The core of my consultancy is helping the heads of companies make sure they have an excellent head on their shoulders, how not to lose it, and to consistently make the best possible use of it—for themselves, their businesses, workforce and customers, and their communities and society at large.
My expertise are applicable in many aspects of corporate and organizational life with psychological underpinnings. Developing, enhancing, rehabilitating, or transitioning leadership, culture, ethical governance, and risk. Detecting, mitigating and resolving human factor disturbances such as fraud, corruption, misconduct, insider threats, and human vulnerabilities in cybersecurity. And the deep psychological dimensions of the human-technology interface including bias, ethics and behavioral forecasting and control in AI and autonomous decision-making agents.
Notwithstanding that scope, I certainly don’t get every engagement or opportunity I seek, want or think I’d make a positive impact in. Not every company knows who I am, what I bring, how it works, why it’s valuable. Even given the chance to explain and respond to those questions, my expertise, credentials, deliverables, reputation and social skills aren’t always what’s selected. Some companies want a bigger firm or more famous brand. Or say technology, conventional management consulting or data-oriented solutions are the investment they prefer to make. Getting a “No” or hearing nothing are par for the course in business.
Even in situations when I’m disappointed, frustrated and disheartened, when I disagree with the prospective client’s decision and consider that I’d have been the better choice, I’m usually eventually able to understand why the Yes went elsewhere.
But not always. There are situations which are not only mystifying but upsetting. Even troubling. Not just because I don’t like feeling or being obstructed but because on analysis the outcome seems non-sensical and wrong. When possessing exactly what's needed doesn't seem to matter or is a perverse disqualifier not an asset.
This is one of them.
There is no such thing as an enterprise which isn’t a human ecosystem, irrespective of its sector or commercial focus. People—the human element—are at the center of every professional situation. It makes perfect logical sense that an expert in that area would only be value-added. That recognition has been especially slow to cohere in cybersecurity, where the problems and supposed solutions have generally been understood as fundamentally technological and procedural, and where the human factor has largely been reduced to a weak link or a wildcard needing guardrails and training.

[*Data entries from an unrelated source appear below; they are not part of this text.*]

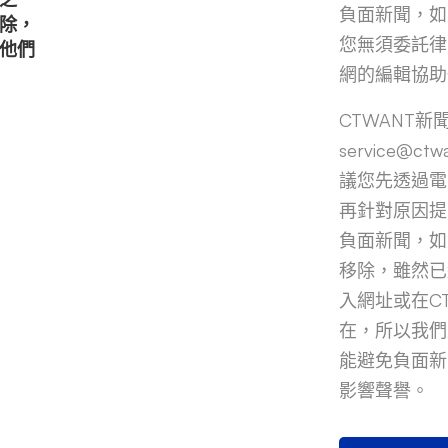
負面新聞，如
除，
您無須委託律
他們
網的編輯協助
CTWANT
service@c
議您先透過電
再針對原因提
負面新聞，如果
移除，雖然已經
入網址或在C
在，所以我們
能避免負面新
影響聲譽。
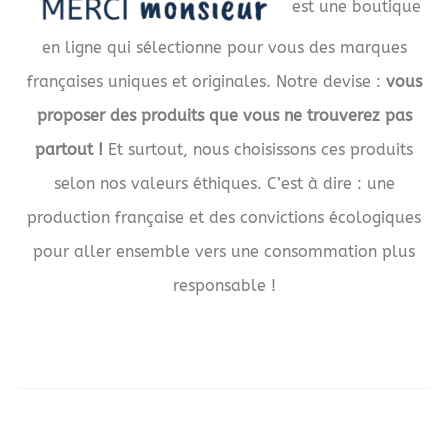
est une boutique
en ligne qui sélectionne pour vous des marques
françaises uniques et originales. Notre devise :
vous
proposer des produits que vous ne trouverez pas
partout !
Et surtout, nous choisissons ces produits
selon nos valeurs éthiques. C’est à dire : une
production française et des convictions écologiques
pour aller ensemble vers une consommation plus
responsable !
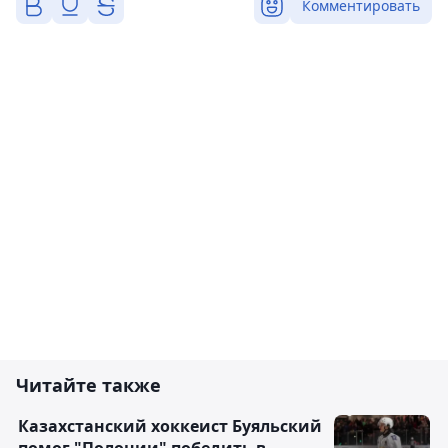
Комментировать
Читайте также
Казахстанский хоккеист Буяльский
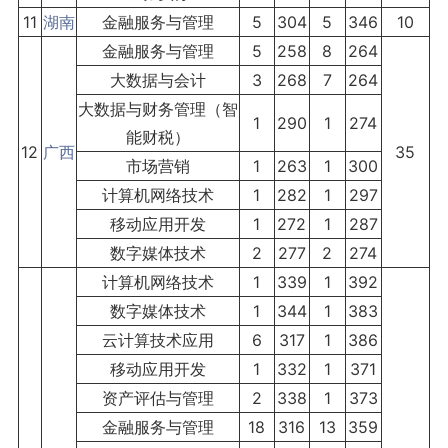
11
湖南
金融服务与管理
5
304
5
346
10
金融服务与管理
5
258
8
264
大数据与会计
3
268
7
264
大数据与财务管理（智
1
290
1
274
能财税）
12
广西
35
市场营销
1
263
1
300
计算机网络技术
1
282
1
297
移动应用开发
1
272
1
287
数字媒体技术
2
277
2
274
计算机网络技术
1
339
1
392
数字媒体技术
1
344
1
383
云计算技术应用
6
317
1
386
移动应用开发
1
332
1
371
资产评估与管理
2
338
1
373
金融服务与管理
18
316
13
359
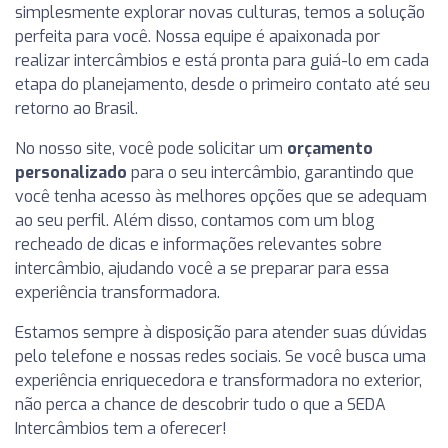
simplesmente explorar novas culturas, temos a solução
perfeita para você. Nossa equipe é apaixonada por
realizar intercâmbios e está pronta para guiá-lo em cada
etapa do planejamento, desde o primeiro contato até seu
retorno ao Brasil.
No nosso site, você pode solicitar um
orçamento
personalizado
para o seu intercâmbio, garantindo que
você tenha acesso às melhores opções que se adequam
ao seu perfil. Além disso, contamos com um blog
recheado de dicas e informações relevantes sobre
intercâmbio, ajudando você a se preparar para essa
experiência transformadora.
Estamos sempre à disposição para atender suas dúvidas
pelo telefone e nossas redes sociais. Se você busca uma
experiência enriquecedora e transformadora no exterior,
não perca a chance de descobrir tudo o que a SEDA
Intercâmbios tem a oferecer!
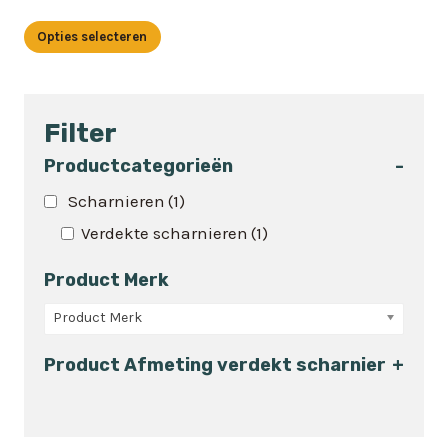
Opties selecteren
Dit
product
heeft
Filter
meerdere
variaties.
Productcategorieën
-
Deze
Scharnieren
(1)
optie
Verdekte scharnieren
(1)
kan
gekozen
Product Merk
worden
op
Product Merk
de
Product Afmeting verdekt scharnier
+
productpagina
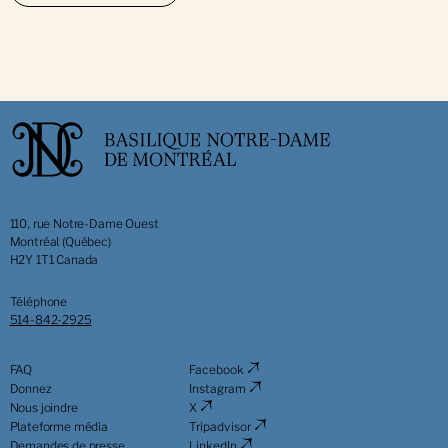
110, rue Notre-Dame Ouest
Montréal (Québec)
H2Y 1T1 Canada
Téléphone
514-842-2925
FAQ
Facebook
Donnez
Instagram
Nous joindre
X
Plateforme média
Tripadvisor
Demandes de presse
LinkedIn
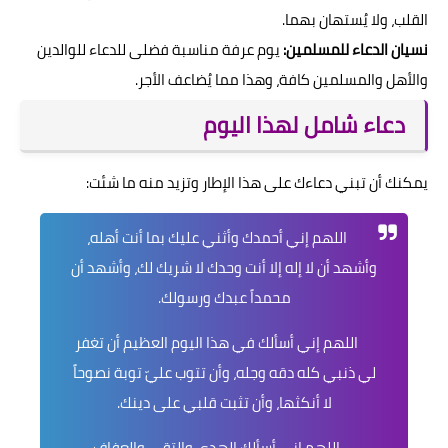
القلب، ولا يُستهان بهما.
نسيان الدعاء للمسلمين:
يوم عرفة مناسبة فضلى للدعاء للوالدين
والأهل والمسلمين كافة، وهذا مما يُضاعف الأجر.
دعاء شامل لهذا اليوم
يمكنك أن تبني دعاءك على هذا الإطار وتزيد منه ما شئت:
اللهم إني أحمدك وأثني عليك بما أنت أهله،
وأشهد أن لا إله إلا أنت وحدك لا شريك لك، وأشهد أن
محمداً عبدك ورسولك.
اللهم إني أسألك في هذا اليوم العظيم أن تغفر
لي ذنبي كله دقه وجله، وأن تتوب عليّ توبة نصوحاً
لا أنكثها، وأن تثبت قلبي على دينك.
اللهم إني أسألك الهدى والتقى والعفاف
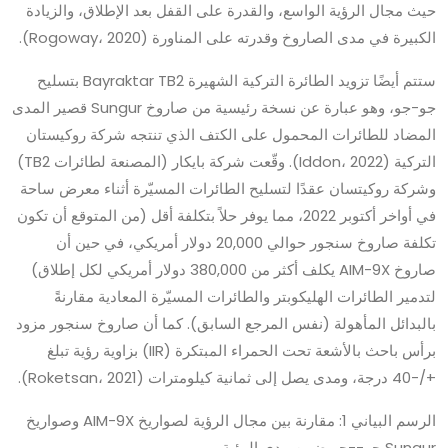
حيث مجال الرؤية الواسع، والقدرة على القفل بعد الإطلاق، والزيادة
الكبيرة في مدى الصاروخ وقدرته على المناورة (Rogoway، 2020).
ستتم أيضًا تزويد الطائرة التركية الشهيرة Bayraktar TB2 بتسليح
جو-جو، وهو عبارة عن نسخة رئيسية من صاروخ Sungur قصير المدى
المضاد للطائرات المحمول على الكتف الذي تنتجه شركة روكيستان
التركية (Iddon، 2022). وقّعت شركة بايكار (المصنعة لطائرات TB2)
وشركة روكيتسان عقدًا لتسليح الطائرات المسيّرة أثناء معرض ساحة
في أواخر أكتوبر 2022، مما يوفر حلاً بتكلفة أقل (من المتوقع أن تكون
تكلفة صاروخ سنجور حوالي 20,000 دولار أمريكي، في حين أن
صاروخ AIM-9X يكلف أكثر من 380,000 دولار أمريكي لكل إطلاق)
لتدمير الطائرات الهليكوبتر والطائرات المسيّرة المعادية مقارنةً
بالبدائل المأهولة (نفس المرجع السابق). كما أن صاروخ سنجور مزود
برأس باحث بالأشعة تحت الحمراء المبتكرة (IIR) بزاوية رؤية تبلغ
+/-40 درجة، ومدى يصل إلى ثمانية كيلومترات (Roketsan، 2021).
الرسم البياني 1: مقارنة بين مجال الرؤية لصواريخ AIM-9X وصواريخ
Sungur جو--جو ضمن مدى الرؤية.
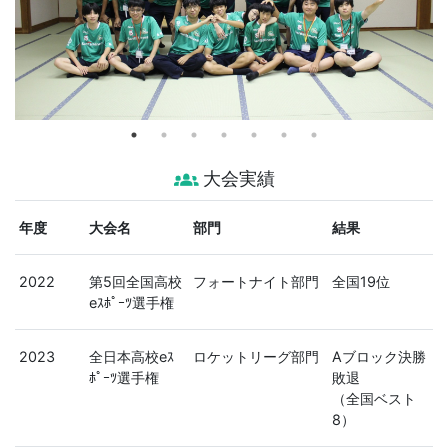
groups_2
大会実績
年度
大会名
部門
結果
2022
第5回全国高校
フォートナイト部門
全国19位
eｽﾎﾟｰﾂ選手権
2023
全日本高校eｽ
ロケットリーグ部門
Aブロック決勝
ﾎﾟｰﾂ選手権
敗退
（全国ベスト
8）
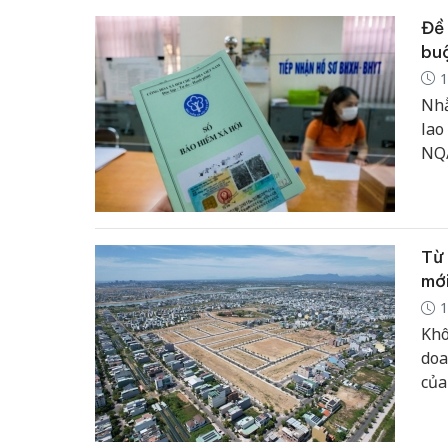
Đề 
bu
1
Nhằ
lao
NQ/
xuấ
tro
41/
Từ 
mới
1
Khô
doa
của
đẩy
kiể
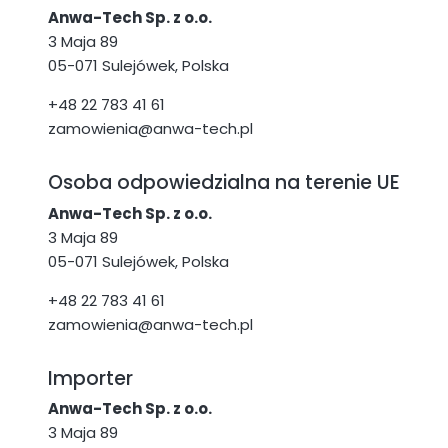
Anwa-Tech Sp. z o.o.
3 Maja 89
05-071 Sulejówek, Polska
+48 22 783 41 61
zamowienia@anwa-tech.pl
Osoba odpowiedzialna na terenie UE
Anwa-Tech Sp. z o.o.
3 Maja 89
05-071 Sulejówek, Polska
+48 22 783 41 61
zamowienia@anwa-tech.pl
Importer
Anwa-Tech Sp. z o.o.
3 Maja 89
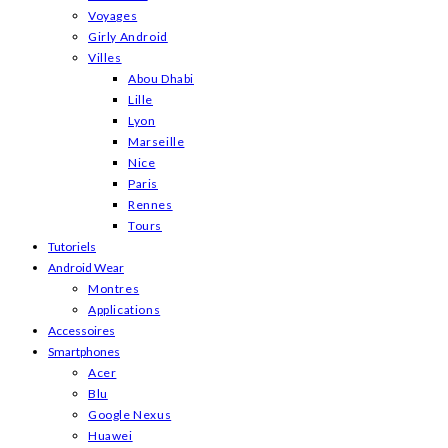
Voyages
Girly Android
Villes
Abou Dhabi
Lille
Lyon
Marseille
Nice
Paris
Rennes
Tours
Tutoriels
Android Wear
Montres
Applications
Accessoires
Smartphones
Acer
Blu
Google Nexus
Huawei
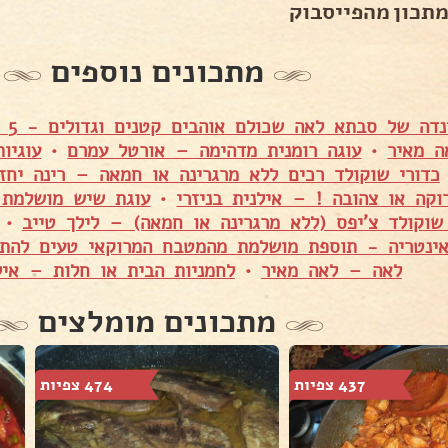
מתכון מהפייסבוק
מתכונים נוספים
עוף
ה מאיר
•
עוגה רומנית מדהימה – אורטל עמרם
•
עוגיו
כדורי שוקולד רכים ללא מרגרינה או חמאה – רינה יחז
וקה או צהובה ! – אילנית בניזרי
•
עוגת שיש מושלמת 
 שוקולד צ'יפס (ללא מרגרינה או חמאה) – לילך טייב
•
לאה – לאה מאיר
•
לחמניות הבית או חלות – אילנ
מתכונים מומלצים
437 צפיות
474 צפיות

And so I was thrilled when RSA announced a while back that the 2020 conference would be organized around the theme of “The Human Element.” When the call-for-speakers was sent out, many colleagues contacted me expressing excitement that the area of cybersecurity for which I’m known was to be featured at the conference. They—and I—eagerly anticipated the presentation I would deliver, aligned with and extending the many other presentations I’ve given and client counsel provided on human factors in cybersecurity.
But the program was just publicly released and I received this email:
Dear Alexander,
Thank you for submitting to speak at RSA Conference 2020. We appreciate very much your interest in contributing to the education of the cybersecurity community and we recognize the time and effort it takes to go through the submission process. The pool of almost 2,400 submissions this year was extremely strong, and unfortunately, due to the limited number of sessions for each track, many high-quality submissions were not able to be incorporated into the program this year, including yours.
Session Title: Warfare of the Mind: we’re on a collision course, we just don’t know it
LinkedIn is often used as a message-board trumpeting achievement and success. Less usually to share and discuss professional setbacks and impediments. But what better opportunity and resource from which to gain insight and learning than from my diverse community of connections and beyond?
So I’m asking: How do you understand this—not only or necessarily in relation to my proposal not being accepted but as an indicator in the broader scheme? Is it an anomaly and specific to RSA programing (irrespective of the ostensible focus announced by this year’s conference theme)? Or might this be an accurate barometer of the marketplace and industry’s prevailing attitudes and interests toward understanding and addressing the human element in cybersecurity? What are your thoughts, opinions and suggestions from your own observations and experiences in your companies or with other enterprises you’re familiar with regarding how—or if—deep expertise in the human mind and decision-making are needed and could be better leveraged to mitigate and solve problems, including but not exclusive to cybersecurity?